Expecting the Unexpected in Elixir
What can a 50 year old cryptic error message teach us about the software we write today?
Apollo 11's Saturn V rocket on the launchpad at the Kennedy Space Center. 1 July 1969. Photo: NASA
Cross-posted from Medium
On July 24, 1969 Neil Armstrong and Buzz Aldrin were attempting to land on the moon for the first time in human history. As you might expect it was a tense situation. Of course it was just then that they got what every computer user hates to get… a cryptic error code:
Neil Armstrong: PROGRAM ALARM.
Mission Control: It’s looking good to us. Over.
Neil Armstrong: It’s a 1202.
Buzz Aldrin: 1202.
(14 seconds later…)
Neil Armstrong: Give us a reading on the 1202 PROGRAM ALARM.
Mission Control: Roger. We got — We’re GO on that alarm
Source: Apollo 11 — Technical Air-To-Ground Voice Transcription
Unhelpfully, the error (along with a related 1201 error) continued to pop up in the minutes before landing as Armstrong focused on piloting. As they finally touched down the error was forgotten and they prepared to take their giant leap for mankind. But what was the mysterious error?
Expecting the Unexpected
Some months back I wanted to give a brief presentation at our local Stockholm Elixir meetup group. As Scenic (a application user interface library) had been recently released it was a perfect opportunity to learn something new while hanging out with other Alchemists. When thinking of what to do with Scenic, I decided that I wanted to integrate with one of my favorite games: Kerbal Space Program. After all, why have only one challenge when you can have two instead?
Kerbal Space Program is a game that gives you a small space center and the opportunity to try rocket science for yourself (be ready for lots of explosions). From the community of its fans we also get the kRPC plugin which allows other programs to interface with the game’s internal APIs using Protocol Buffers. This was just what I needed to implement a Kerbal Space Program dashboard demo.
The Demo Dashboard Interface
As part of the Apollo program, the MIT Instrumentation Laboratory was tasked with designing the Apollo Guidance Computer. For that the team exhaustively tested the computer and the mission programs to make sure there would always be capacity. Fortunately the computer was also designed so that if it did exceed capacity it would restart and pick back up where it left off. The 1202 / 1201 errors were indications of this happening.
While you may never build something as important as the Apollo Guidance Computer, users of your software would prefer that it Just Worked. Fortunately with Elixir we are given the tools which allow us to give our users just as seamless of an experience.
In creating my demo I realized that Scenic and Kerbal Space Program would make a great demonstration on how to design for failure in (mock) life-critical situations. Since Scenic uses supervisors for its components it’s designed to fail and recover seamlessly. Perfect to visually demonstrate designing for failure.

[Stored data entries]
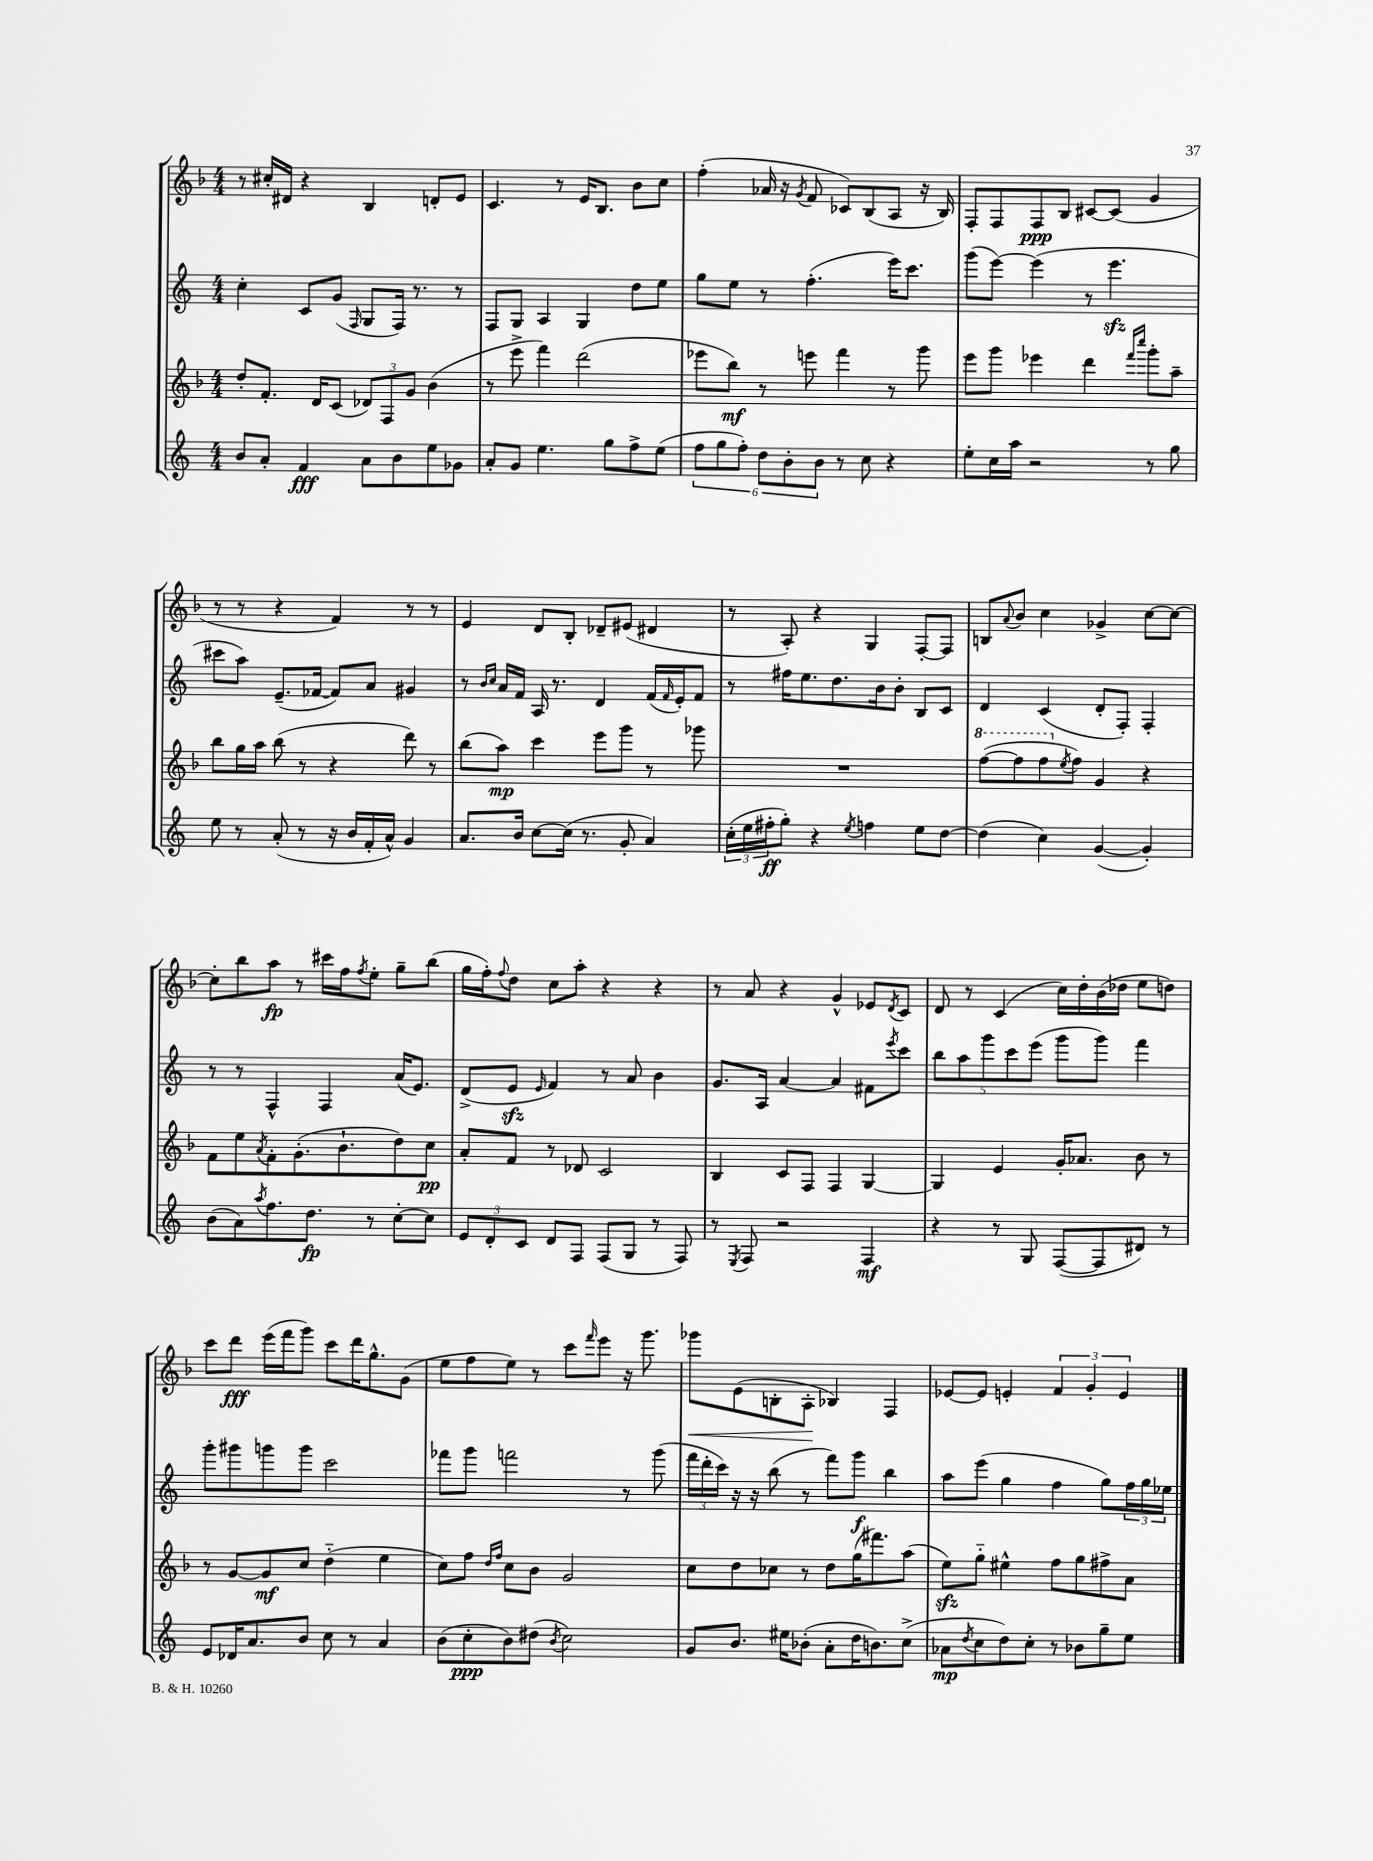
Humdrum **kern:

**kern	**dynam	**kern	**dynam	**kern	**dynam	**kern	**dynam
*part4	*part4	*part3	*part3	*part2	*part2	*part1	*part1
*staff4	*staff4	*staff3	*staff3	*staff2	*staff2	*staff1	*staff1
*clefG2	*	*clefG2	*	*clefG2	*	*clefG2	*
*k[]	*	*k[b-]	*	*k[]	*	*k[b-]	*
*M4/4	*	*M4/4	*	*M4/4	*	*M4/4	*
=88	=88	=88	=88	=88	=88	=88	=88
8b/L	.	8dd'/L	.	4cc'\	.	8r	.
8a'/J	.	8.f'/J	.	.	.	16cc#X'/LL	.
.	.	.	.	.	.	16d#X/JJ	.
4f/	fff	.	.	8c/L	.	4r	.
.	.	16d/KL	.	.	.	.	.
.	.	(8c/J	.	(8g/J	.	.	.
.	.	.	.	16qqF/	.	.	.
8a\L	.	12d-X/L)	.	8G/L	.	4B-/	.
.	.	12F/	.	.	.	.	.
8b\	.	.	.	16F/Jk)	.	.	.
.	.	12g/J	.	.	.	.	.
.	.	.	.	8.r	.	.	.
8ee\	.	(4b-\	.	.	.	8dn'/L	.
8g-X\J	.	.	.	8r	.	8e/J	.
=89	=89	=89	=89	=89	=89	=89	=89
8a'/L	.	8r	.	8F/L	.	4.c/	.
8g/J	.	8eee^\	.	8G/J	.	.	.
4.ee\	.	4fff\)	.	4A/	.	.	.
.	.	.	.	.	.	8r	.
.	.	(2ddd\	.	4G/	.	16e/KL	.
.	.	.	.	.	.	8.B-/J	.
8gg\L	.	.	.	.	.	.	.
8ff^\	.	.	.	8dd\L	.	8b-\L	.
(8ee\J	.	.	.	8ee\J	.	8cc\J	.
=90	=90	=90	=90	=90	=90	=90	=90
12ff\L	.	8eee-X\L	.	8gg\L	.	(4ff'\	.
12gg\	.	.	.	.	.	.	.
.	.	8bb-\J)	mf	8ee\J	.	.	.
12ff'\J)	.	.	.	.	.	.	.
12dd\L	.	8r	.	8r	.	16a-X/	.
.	.	.	.	.	.	16r	.
12b'\	.	.	.	.	.	.	.
.	.	.	.	.	.	8qg/	.
.	.	8eeen\	.	(4.ff'\	.	8f/	.
12b\J	.	.	.	.	.	.	.
8r	.	4fff\	.	.	.	8c-X/L)	.
8cc\	.	.	.	.	.	(8B-/	.
4r	.	8r	.	16eee\KL)	.	8A/J	.
.	.	.	.	8.ccc\J	.	.	.
.	.	8ggg\	.	.	.	16r	.
.	.	.	.	.	.	16B-/)	.
=91	=91	=91	=91	=91	=91	=91	=91
8ee'\L	.	8eee\L	.	(8ggg\L	.	8F'/L	.
16cc\L	.	8ggg\J	.	[8eee\J)	.	8F/	.
16aa\JJ	.	.	.	.	.	.	.
2r	.	4eee-X\	.	(4eee\]	.	8F/	ppp
.	.	.	.	.	.	8B-/J	.
.	.	4ddd\	.	8r	.	[8c#X/L	.
.	.	.	.	4.eeezz\	.	(8c#/J]	.
.	.	16qqfff/LL	.	.	.	.	.
.	.	16qqcccc/JJ	.	.	.	.	.
8r	.	8ggg'\L	.	.	.	4g/	.
8gg\	.	8aa~\J	.	.	.	.	.
!!LO:LB:g=z
=92	=92	=92	=92	=92	=92	=92	=92
8ee\	.	8bb-\L	.	8ccc#X\L	.	8r	.
8r	.	16gg\L	.	8aa\J)	.	8r	.
.	.	16aa\JJ	.	.	.	.	.
(8a'/	.	(8bb-\	.	(8.e~/L	.	4r	.
8r	.	8r	.	.	.	.	.
.	.	.	.	[16f-X/Jk	.	.	.
16r	.	4r	.	8f-/L])	.	4f/)	.
16b/LL	.	.	.	.	.	.	.
16f'/	.	.	.	8a/J	.	.	.
16a^^/JJ)	.	.	.	.	.	.	.
4g/	.	8ddd\)	.	4g#X/	.	8r	.
.	.	8r	.	.	.	8r	.
=93	=93	=93	=93	=93	=93	=93	=93
8.a/L	.	(8bb-\L	.	8r	.	4e/	.
.	.	.	.	16qqb/LL	.	.	.
.	.	.	.	16qqcc/JJ	.	.	.
.	.	8aa\J)	mp	16a/LL	.	.	.
16b/Jk	.	.	.	16f/JJ	.	.	.
[8cc\L	.	4ccc\	.	16A/	.	8d/L	.
.	.	.	.	8.r	.	.	.
(16cc\Jk]	.	.	.	.	.	8B-'/J	.
8.r	.	.	.	.	.	.	.
.	.	8eee\L	.	4d/	.	8d-X~/L	.
8g'/	.	8ggg\J	.	.	.	(8e#X/J	.
4a/)	.	8r	.	(16f/LL	.	4d#X/	.
.	.	.	.	16qqf/	.	.	.
.	.	.	.	16e'/J)	.	.	.
.	.	8ggg-X\	.	8f/J	.	.	.
=94	=94	=94	=94	=94	=94	=94	=94
(24cc'\LL	.	1r	.	8r	.	8r	.
24ee\	.	.	.	.	.	.	.
24ff#X'\J	ff	.	.	.	.	.	.
8gg'\J)	.	.	.	16ff#X\KL	.	8A'/)	.
.	.	.	.	8.ee\	.	.	.
4r	.	.	.	.	.	4r	.
.	.	.	.	8.dd\	.	.	.
8qee/	.	.	.	.	.	.	.
4ffn\	.	.	.	.	.	4G/	.
.	.	.	.	16b\k	.	.	.
.	.	.	.	8b'\J	.	.	.
8ee\L	.	.	.	8B/L	.	[8F'/L	.
[8dd\J	.	.	.	8c/J	.	8F/J]	.
=95	=95	=95	=95	=95	=95	=95	=95
*	*	*8va	*	*	*	*	*
(4dd\]	.	([8fff\L	.	4d/	.	8Bn/L	.
.	.	.	.	.	.	8qqa/	.
.	.	8fff\]	.	.	.	8b-/J	.
4cc\)	.	8fff\	.	(4c/	.	4cc\	.
*	*	*X8va	*	*	*	*	*
.	.	8qee/	.	.	.	.	.
.	.	8ff\J)	.	.	.	.	.
([4g/	.	4g/	.	8d'/L	.	4g-X^/	.
.	.	.	.	8F'/J)	.	.	.
4g'/])	.	4r	.	4F'/	.	[8cc\L	.
.	.	.	.	.	.	8cc\J_	.
!!LO:LB:g=z
=96	=96	=96	=96	=96	=96	=96	=96
(8b\L	.	8f\L	.	8r	.	8cc'\L]	.
8a\)	.	8ee\	.	8r	.	8bb-\	.
8qaa/	.	8qa/	.	.	.	.	.
8.ff\	.	8f'\	.	4F^^/	.	8aa\J	fp
.	.	(8.g'\	.	.	.	8r	.
8.dd\J	fp	.	.	.	.	.	.
.	.	.	.	4F/	.	16ccc#X\LL	.
.	.	8.b-`\	.	.	.	16ff\J	.
.	.	.	.	.	.	8qff/	.
8r	.	.	.	.	.	8ee'\J	.
[8cc'\L	.	8dd\)	.	(16a/KL	.	8gg~\L	.
.	.	.	.	8.e/J)	.	.	.
8cc\J]	.	8cc\J	pp	.	.	(8bb-\J	.
=97	=97	=97	=97	=97	=97	=97	=97
12e/L	.	8a'/L	.	(8d^/L	.	16gg\LL	.
.	.	.	.	.	.	16ff'\J)	.
12d'/	.	.	.	.	.	.	.
.	.	.	.	.	.	8qqff/	.
.	.	8f/J	.	8ezz/J	.	8dd\J	.
12c/J	.	.	.	.	.	.	.
.	.	.	.	16qqe/	.	.	.
8d/L	.	8r	.	4f/)	.	8cc\L	.
8F/J	.	8d-X/	.	.	.	8aa'\J	.
(8F/L	.	2c/	.	8r	.	4r	.
8G/J	.	.	.	8a/	.	.	.
8r	.	.	.	4b\	.	4r	.
8F/)	.	.	.	.	.	.	.
=98	=98	=98	=98	=98	=98	=98	=98
8r	.	4B-/	.	8.g/L	.	8r	.
8qE/	.	.	.	.	.	.	.
8F/	.	.	.	.	.	8a/	.
.	.	.	.	16A/Jk	.	.	.
2r	.	8c/L	.	[4a/	.	4r	.
.	.	8F/J	.	.	.	.	.
.	.	4F/	.	4a/]	.	4g^^/	.
4F/	mf	[4G/	.	8f#X\L	.	8e-X/L	.
.	.	.	.	8qeee/	.	8qd/	.
.	.	.	.	8ccc\J	.	8c/J	.
=99	=99	=99	=99	=99	=99	=99	=99
4r	.	4G/]	.	10bb\L	.	8d/	.
.	.	.	.	10aa\	.	.	.
.	.	.	.	.	.	8r	.
.	.	.	.	10ggg\	.	.	.
8r	.	4e/	.	.	.	(4c/	.
.	.	.	.	10ccc\	.	.	.
8G/	.	.	.	.	.	.	.
.	.	.	.	(10eee\J	.	.	.
([8F/L	.	16g'/KL	.	8ggg\L	.	16cc\LL)	.
.	.	8.a-X/J	.	.	.	16dd'\	.
8F/]	.	.	.	8ggg\J)	.	(16b-\	.
.	.	.	.	.	.	16dd-X\JJ	.
8d#X/J)	.	8b-\	.	4fff\	.	8ee\L	.
8r	.	8r	.	.	.	8ddn\J)	.
!!LO:LB:g=z
=100	=100	=100	=100	=100	=100	=100	=100
8e/L	.	8r	.	8ggg'\L	.	8ccc\L	.
16d-X/K	.	[8g/L	.	8ggg#X\	.	8ddd\J	fff
8.a/	.	.	.	.	.	.	.
.	.	8g/]	mf	8gggn\	.	(16eee\LL	.
.	.	.	.	.	.	16fff\J	.
8b/J	.	8cc/J	.	8ggg\J	.	8ggg\J)	.
8cc\	.	(4dd\	.	2ccc\	.	8ccc\L	.
8r	.	.	.	.	.	16ddd\K	.
.	.	.	.	.	.	8.gg^^\	.
4a/	.	4ee\	.	.	.	.	.
.	.	.	.	.	.	(8g\J	.
=101	=101	=101	=101	=101	=101	=101	=101
(8b\L	.	8cc\L)	.	8fff-X\L	.	8ee\L	.
8cc'\	ppp	8ff\J	.	8ggg\J	.	8ff\	.
.	.	16qqdd/LL	.	.	.	.	.
.	.	16qqff/JJ	.	.	.	.	.
8b\)	.	8cc\L	.	2fffn\	.	8ee\J)	.
(8dd#X\J	.	8b-\J	.	.	.	8r	.
8qb/	.	.	.	.	.	.	.
2cc\)	.	2g/	.	.	.	8ccc\L	.
.	.	.	.	.	.	16qqfff/	.
.	.	.	.	.	.	8eee\J	.
.	.	.	.	8r	.	16r	.
.	.	.	.	.	.	8.ggg\	.
.	.	.	.	(8ggg\	.	.	.
=102	=102	=102	=102	=102	=102	=102	=102
!	!	!	!	!	!	!	!LO:HP:b
8g/L	.	8cc\L	.	24fff\LL	.	8ggg-X\L	<
.	.	.	.	24ddd'\	.	.	.
.	.	.	.	24ccc\JJ)	.	.	.
8.b/J	.	8dd\	.	16r	.	(8e\	.
.	.	.	.	16r	.	.	.
.	.	8cc-X\J	.	(8bb\	.	8Bn'\	.
16ee#X\KL	.	.	.	.	.	.	.
(8b-X'\J	.	8r	.	8r	.	8A'\J	.
8a'\L	.	8dd\L	.	8fff\L)	.	4B-X/)	[
16dd\K	.	(16gg\K	.	8ggg\J	f	.	.
8.bn\)	.	8.fff#X\)	.	.	.	.	.
.	.	.	.	4bb\	.	4F/	.
(8cc^\J	.	(8aa\J	.	.	.	.	.
=103	=103	=103	=103	=103	=103	=103	=103
8a-X\L	mp	8eezz\L)	.	8aa\L	.	[8e-X/L	.
8qdd/	.	.	.	.	.	.	.
8cc\	.	8gg\J	.	(8eee\J	.	8e-/J]	.
8dd\)	.	4ee#X^^\	.	4gg\	.	4en'/	.
8cc'\J	.	.	.	.	.	.	.
8r	.	8ff\L	.	4ff\	.	6f/	.
8b-X\L	.	8gg\	.	.	.	.	.
.	.	.	.	.	.	6g'/	.
8gg~\	.	8ff#X^\	.	8gg\L)	.	.	.
.	.	.	.	.	.	6e/	.
8ee\J	.	8a\J	.	24ff\L	.	.	.
.	.	.	.	24gg\	.	.	.
.	.	.	.	24ee-X\JJ	.	.	.
==	==	==	==	==	==	==	==
*-	*-	*-	*-	*-	*-	*-	*-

The tasks:
A. Name every speaker whose lines are quoted in the radio transcript in the Elixir article.
B. Reproduce the Elixir article word for word between "Apollo 11's Saturn" and "to us. Over.", inclusive.
C. Carry on the Elixir article from the point where it stops.
The records have no connection to the Elixir article.

Expected answers:
A. Neil Armstrong, Mission Control, Buzz Aldrin

B.
Apollo 11's Saturn V rocket on the launchpad at the Kennedy Space Center. 1 July 1969. Photo: NASA
Cross-posted from Medium
On July 24, 1969 Neil Armstrong and Buzz Aldrin were attempting to land on the moon for the first time in human history. As you might expect it was a tense situation. Of course it was just then that they got what every computer user hates to get… a cryptic error code:
Neil Armstrong: PROGRAM ALARM.
Mission Control: It’s looking good to us. Over.

C.
Integrating with Scenic and kRPC
When I researched Elixir solutions to work with kRPC I found the jooce project. This project had some good example code which I looked through, though when I tried running the code it didn’t work. After quite a lot of struggling I found that it seemed to have been designed for an older version of the kRPC plugin. Because of this I ended up building my own (very simple) interface using exprotobuf. This worked, more or less, though I needed to use a specific branch of the Erlang gpb (Google Protobuf) library from CraigCottingham’s fork which fixed a bug I was experiencing.
All of this worked fine and you can see the code here, but more recently I found the space_ex Elixir library. This probably would have been an ideal solution if I had found it when I was putting together my demo project.
Once I was able to integrate kRPC, I needed to be able to display the dashboard. In Scenic you create a hierarchy of components representing more and more focused parts of your UI. The components are Elixir processes and can receive messages which may change the state of the components and cause the display to be refreshed. I was able to use the scenic_sensor library to create another supervised hierarchy of to hold my “sensors”. These sensors would simply send themselves messages to loop every 200 milliseconds at which point they could query the game and then send the latest readings to the Scenic components. The supervision tree looked like this:
When I was first testing this out, my components would flash back and forth. After debugging for a while it I found that while each component would set its own value just fine, the Scenic graph that was being used was always the initial one. Therefore each change reflected only the most recent sensor. Fortunately the fix in my project was easy and a simple PR to the scenic_new project would help prevent others from running into it.
With the UI updating smoothly, I wanted to be able to simulate failure in the system. I decide to start with each component having a 1% chance of failing on every sensor check. With a check every 200 milliseconds and two sensors refreshing, that means that there should be a failure approximately every 10 seconds! That worked well, though when I would try to scale it up I would get a mess of Elixir backtraces that I had a hard time figuring out. After more struggling I realized that I was hitting the retry limits of the supervisors and they were simply giving up. After a simple update of max_restarts
, I could monitor my sensors without even noticing flickering as things constantly crashed. I was even able to demo it at the meetup!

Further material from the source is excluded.